2025-11-21
1. Project Goal
- Build a next-word prediction model similar to mobile phone keyboards.
- Use publicly available text from blogs, news, and Twitter (HC Corpora).
- Deploy a simple, easy-to-use Shiny web application.
- Show that the model can give a reasonable next-word guess for typical English phrases.
2. Data and Preprocessing
Data sources
- English blogs
- English news articles
- English Twitter messages
Preprocessing steps
- Sampled a subset of lines to keep the model lightweight.
- Converted text to lowercase and removed punctuation and symbols.
- Split text into words and built:
- Single-word counts (unigrams)
- Two-word sequences (bigrams)
- Three-word sequences (trigrams)
3. Prediction Algorithm (N-gram Backoff)
Core idea
- Use recent words typed by the user to guess the most likely next word.
- Based on frequency of short word sequences in the training data.
Backoff strategy
- Take the last two words of the input and search the trigram table.
- If no trigram match is found, use the last one word and search the bigram table.

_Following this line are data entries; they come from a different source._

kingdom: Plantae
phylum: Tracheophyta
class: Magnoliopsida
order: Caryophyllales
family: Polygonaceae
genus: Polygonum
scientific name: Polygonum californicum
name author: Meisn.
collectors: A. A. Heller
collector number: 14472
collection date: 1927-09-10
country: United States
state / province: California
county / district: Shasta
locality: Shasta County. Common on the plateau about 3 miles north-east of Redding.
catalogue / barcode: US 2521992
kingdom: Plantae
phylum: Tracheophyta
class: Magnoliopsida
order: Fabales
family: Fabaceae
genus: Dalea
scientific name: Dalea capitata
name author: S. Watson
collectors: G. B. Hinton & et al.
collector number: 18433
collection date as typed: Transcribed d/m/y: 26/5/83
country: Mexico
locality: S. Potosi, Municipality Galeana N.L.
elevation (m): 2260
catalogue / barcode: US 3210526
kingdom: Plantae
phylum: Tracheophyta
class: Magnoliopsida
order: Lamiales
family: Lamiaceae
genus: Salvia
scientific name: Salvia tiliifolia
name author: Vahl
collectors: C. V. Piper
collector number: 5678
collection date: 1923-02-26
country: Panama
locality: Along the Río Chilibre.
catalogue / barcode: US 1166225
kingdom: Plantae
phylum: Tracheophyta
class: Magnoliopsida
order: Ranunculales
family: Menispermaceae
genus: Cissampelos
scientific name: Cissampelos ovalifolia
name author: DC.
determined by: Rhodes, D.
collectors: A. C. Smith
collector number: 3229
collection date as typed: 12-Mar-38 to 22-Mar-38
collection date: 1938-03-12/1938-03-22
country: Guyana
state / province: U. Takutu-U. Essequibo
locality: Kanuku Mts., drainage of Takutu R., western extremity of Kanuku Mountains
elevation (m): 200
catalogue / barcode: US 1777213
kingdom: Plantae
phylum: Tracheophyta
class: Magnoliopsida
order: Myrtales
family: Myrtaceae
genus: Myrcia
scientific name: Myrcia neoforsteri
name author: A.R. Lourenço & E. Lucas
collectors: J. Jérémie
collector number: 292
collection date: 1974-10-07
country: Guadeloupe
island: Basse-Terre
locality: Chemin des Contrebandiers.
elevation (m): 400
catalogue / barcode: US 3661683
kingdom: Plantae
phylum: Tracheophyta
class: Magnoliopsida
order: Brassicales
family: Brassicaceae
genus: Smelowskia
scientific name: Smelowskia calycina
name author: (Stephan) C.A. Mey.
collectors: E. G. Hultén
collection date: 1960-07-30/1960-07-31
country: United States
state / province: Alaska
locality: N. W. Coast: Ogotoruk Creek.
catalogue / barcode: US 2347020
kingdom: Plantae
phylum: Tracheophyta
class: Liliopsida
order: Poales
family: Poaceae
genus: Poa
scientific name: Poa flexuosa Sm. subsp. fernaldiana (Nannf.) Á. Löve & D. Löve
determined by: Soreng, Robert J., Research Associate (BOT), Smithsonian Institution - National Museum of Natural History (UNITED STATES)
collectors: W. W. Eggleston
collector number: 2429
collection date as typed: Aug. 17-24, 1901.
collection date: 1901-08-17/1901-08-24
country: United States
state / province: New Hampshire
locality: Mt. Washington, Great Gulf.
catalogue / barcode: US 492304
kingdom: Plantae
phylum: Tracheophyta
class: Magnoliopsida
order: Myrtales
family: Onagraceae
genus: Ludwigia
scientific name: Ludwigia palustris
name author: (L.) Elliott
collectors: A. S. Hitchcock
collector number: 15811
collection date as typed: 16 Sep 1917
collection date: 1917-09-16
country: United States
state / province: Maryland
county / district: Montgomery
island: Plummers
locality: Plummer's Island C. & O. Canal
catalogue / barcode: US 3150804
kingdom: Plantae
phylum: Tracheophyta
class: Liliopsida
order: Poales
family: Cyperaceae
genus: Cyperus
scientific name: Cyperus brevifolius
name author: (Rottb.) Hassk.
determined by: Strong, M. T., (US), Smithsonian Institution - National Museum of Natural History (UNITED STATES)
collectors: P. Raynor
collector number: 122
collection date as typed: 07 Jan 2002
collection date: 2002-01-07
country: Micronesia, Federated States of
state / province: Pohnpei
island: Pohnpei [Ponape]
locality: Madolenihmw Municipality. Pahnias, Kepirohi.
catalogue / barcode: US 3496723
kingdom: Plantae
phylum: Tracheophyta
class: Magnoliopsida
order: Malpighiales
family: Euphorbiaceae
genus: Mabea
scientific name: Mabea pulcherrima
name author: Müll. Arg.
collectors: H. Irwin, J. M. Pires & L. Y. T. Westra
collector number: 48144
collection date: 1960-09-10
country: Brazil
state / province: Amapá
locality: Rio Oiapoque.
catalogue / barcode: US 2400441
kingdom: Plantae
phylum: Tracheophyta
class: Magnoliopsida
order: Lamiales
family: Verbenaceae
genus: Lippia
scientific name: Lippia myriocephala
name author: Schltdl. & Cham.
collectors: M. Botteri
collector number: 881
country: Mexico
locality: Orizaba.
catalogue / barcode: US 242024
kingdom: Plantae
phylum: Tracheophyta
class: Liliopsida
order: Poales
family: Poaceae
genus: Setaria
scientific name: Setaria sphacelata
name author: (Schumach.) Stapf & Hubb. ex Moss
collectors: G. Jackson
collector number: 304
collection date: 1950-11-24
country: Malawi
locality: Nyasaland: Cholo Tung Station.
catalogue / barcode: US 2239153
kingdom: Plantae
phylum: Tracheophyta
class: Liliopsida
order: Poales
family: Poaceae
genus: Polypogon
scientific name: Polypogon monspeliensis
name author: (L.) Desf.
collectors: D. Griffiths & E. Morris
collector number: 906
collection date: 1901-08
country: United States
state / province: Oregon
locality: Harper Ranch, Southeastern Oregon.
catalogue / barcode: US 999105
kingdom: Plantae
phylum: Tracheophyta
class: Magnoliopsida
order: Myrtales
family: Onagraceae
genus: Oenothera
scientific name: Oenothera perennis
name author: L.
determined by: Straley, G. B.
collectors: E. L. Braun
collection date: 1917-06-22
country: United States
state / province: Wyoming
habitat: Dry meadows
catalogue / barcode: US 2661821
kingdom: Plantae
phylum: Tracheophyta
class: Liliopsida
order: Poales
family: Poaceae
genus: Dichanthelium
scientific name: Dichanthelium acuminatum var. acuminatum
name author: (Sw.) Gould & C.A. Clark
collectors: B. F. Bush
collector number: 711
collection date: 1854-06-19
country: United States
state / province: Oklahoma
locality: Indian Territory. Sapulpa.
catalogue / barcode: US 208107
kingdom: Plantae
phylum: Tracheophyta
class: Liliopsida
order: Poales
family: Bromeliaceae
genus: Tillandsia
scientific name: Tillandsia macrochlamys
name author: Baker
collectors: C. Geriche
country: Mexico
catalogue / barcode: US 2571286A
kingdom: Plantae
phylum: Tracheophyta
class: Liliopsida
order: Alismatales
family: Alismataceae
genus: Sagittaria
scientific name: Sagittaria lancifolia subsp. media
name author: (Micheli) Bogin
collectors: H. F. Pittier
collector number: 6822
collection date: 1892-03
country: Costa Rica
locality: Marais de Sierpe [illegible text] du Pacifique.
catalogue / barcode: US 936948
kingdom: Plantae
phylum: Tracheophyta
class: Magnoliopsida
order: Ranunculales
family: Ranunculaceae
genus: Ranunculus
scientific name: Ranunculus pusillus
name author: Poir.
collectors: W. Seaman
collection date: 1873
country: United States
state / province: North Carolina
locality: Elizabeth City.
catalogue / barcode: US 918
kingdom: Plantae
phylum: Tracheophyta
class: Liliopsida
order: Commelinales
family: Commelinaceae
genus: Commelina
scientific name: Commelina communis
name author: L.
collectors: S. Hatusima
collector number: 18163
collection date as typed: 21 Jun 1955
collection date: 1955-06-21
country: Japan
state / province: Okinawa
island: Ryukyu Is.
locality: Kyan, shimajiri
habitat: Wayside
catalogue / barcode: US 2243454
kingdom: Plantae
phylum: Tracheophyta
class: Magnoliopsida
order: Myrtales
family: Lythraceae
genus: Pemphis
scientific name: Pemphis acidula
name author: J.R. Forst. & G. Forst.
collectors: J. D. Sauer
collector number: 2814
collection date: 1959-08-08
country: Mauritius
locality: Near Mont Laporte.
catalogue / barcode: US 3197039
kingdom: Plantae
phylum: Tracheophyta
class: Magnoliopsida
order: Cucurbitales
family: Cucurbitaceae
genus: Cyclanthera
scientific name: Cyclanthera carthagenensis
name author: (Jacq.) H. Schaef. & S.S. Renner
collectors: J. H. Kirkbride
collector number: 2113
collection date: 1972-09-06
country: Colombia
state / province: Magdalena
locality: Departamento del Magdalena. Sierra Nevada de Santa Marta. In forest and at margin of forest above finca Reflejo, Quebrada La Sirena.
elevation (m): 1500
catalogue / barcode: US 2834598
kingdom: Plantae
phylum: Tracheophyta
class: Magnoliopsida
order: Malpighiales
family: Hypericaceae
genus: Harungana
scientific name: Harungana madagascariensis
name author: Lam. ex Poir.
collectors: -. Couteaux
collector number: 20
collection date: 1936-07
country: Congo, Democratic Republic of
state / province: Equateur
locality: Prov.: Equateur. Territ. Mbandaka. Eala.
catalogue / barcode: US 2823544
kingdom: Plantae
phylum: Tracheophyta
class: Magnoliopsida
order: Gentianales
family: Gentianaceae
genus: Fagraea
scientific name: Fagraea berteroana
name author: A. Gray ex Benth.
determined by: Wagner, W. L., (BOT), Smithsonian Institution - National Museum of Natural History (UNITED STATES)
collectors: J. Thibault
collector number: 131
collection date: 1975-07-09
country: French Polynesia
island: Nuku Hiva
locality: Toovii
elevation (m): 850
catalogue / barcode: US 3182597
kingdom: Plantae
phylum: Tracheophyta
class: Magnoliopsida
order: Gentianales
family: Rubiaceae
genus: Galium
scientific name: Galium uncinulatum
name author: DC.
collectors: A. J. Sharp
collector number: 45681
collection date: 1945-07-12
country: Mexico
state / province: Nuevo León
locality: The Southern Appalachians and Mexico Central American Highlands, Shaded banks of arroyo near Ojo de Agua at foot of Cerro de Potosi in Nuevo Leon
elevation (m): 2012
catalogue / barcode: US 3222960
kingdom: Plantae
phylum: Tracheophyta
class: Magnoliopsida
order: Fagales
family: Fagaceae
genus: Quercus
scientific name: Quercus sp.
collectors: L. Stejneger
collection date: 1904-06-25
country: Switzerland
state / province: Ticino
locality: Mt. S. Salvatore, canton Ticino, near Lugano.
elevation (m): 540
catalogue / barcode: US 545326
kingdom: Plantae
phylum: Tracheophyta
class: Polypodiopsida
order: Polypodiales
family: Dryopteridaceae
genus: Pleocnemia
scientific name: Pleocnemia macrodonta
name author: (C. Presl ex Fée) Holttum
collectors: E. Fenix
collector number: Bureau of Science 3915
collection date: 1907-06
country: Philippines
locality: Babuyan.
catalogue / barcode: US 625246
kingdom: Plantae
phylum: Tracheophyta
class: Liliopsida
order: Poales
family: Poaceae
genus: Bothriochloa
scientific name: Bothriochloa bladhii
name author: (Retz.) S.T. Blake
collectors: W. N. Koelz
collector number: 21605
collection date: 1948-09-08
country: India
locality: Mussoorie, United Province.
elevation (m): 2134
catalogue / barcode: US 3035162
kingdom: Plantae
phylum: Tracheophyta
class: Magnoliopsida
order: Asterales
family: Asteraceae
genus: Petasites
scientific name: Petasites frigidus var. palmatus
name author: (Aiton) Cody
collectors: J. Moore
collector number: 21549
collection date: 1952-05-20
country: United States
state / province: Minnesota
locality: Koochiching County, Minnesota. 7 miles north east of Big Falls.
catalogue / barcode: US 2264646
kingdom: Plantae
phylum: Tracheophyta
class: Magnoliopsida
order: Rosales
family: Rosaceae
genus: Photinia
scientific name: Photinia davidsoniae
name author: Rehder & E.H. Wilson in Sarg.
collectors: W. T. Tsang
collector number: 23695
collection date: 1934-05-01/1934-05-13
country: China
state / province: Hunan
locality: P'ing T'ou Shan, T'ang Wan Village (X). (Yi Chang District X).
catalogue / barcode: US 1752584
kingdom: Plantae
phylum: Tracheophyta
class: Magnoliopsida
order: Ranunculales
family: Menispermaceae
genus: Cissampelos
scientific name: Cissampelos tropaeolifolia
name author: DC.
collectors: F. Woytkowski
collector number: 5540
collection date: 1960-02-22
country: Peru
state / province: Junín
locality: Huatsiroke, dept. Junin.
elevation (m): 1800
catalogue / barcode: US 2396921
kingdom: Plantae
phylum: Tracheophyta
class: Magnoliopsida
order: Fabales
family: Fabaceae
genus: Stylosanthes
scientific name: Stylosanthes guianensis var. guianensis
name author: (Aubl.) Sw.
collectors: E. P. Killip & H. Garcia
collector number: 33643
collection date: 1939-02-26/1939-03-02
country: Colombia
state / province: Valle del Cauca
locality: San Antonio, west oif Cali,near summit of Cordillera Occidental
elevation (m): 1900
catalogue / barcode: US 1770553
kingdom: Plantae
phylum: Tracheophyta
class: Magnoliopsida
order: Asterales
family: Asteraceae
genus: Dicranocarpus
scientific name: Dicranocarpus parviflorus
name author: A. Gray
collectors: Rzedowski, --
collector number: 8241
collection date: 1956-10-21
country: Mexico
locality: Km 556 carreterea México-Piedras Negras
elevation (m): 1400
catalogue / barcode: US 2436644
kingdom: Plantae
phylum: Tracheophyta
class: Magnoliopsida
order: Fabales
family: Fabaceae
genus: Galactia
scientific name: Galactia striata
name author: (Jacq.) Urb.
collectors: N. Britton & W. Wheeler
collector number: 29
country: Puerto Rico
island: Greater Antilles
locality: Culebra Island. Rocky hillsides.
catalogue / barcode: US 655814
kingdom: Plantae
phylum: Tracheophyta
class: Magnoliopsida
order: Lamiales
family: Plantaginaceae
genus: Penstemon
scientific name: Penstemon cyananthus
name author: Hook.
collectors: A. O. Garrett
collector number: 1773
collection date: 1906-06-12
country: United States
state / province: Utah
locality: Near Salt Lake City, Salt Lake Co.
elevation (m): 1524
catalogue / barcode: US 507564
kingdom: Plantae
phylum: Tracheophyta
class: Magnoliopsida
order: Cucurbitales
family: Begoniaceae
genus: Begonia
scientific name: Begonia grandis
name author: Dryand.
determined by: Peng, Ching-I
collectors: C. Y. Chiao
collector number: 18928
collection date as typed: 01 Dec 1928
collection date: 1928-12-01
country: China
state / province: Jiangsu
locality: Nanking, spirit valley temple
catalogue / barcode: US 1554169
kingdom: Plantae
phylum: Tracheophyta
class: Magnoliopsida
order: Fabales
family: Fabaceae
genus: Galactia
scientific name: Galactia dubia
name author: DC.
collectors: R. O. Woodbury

- If there is still no match, fall back to the most frequent single word overall
4. Shiny App: User Experience
How the app works
- User will type their phrase and be given a predicted following word.
Key strengths
- Very easy to use—no configuration needed.
- Response is fast because the model is pre-computed and lightweight.
- Works for a wide range of everyday phrases drawn from blogs, news, and social media.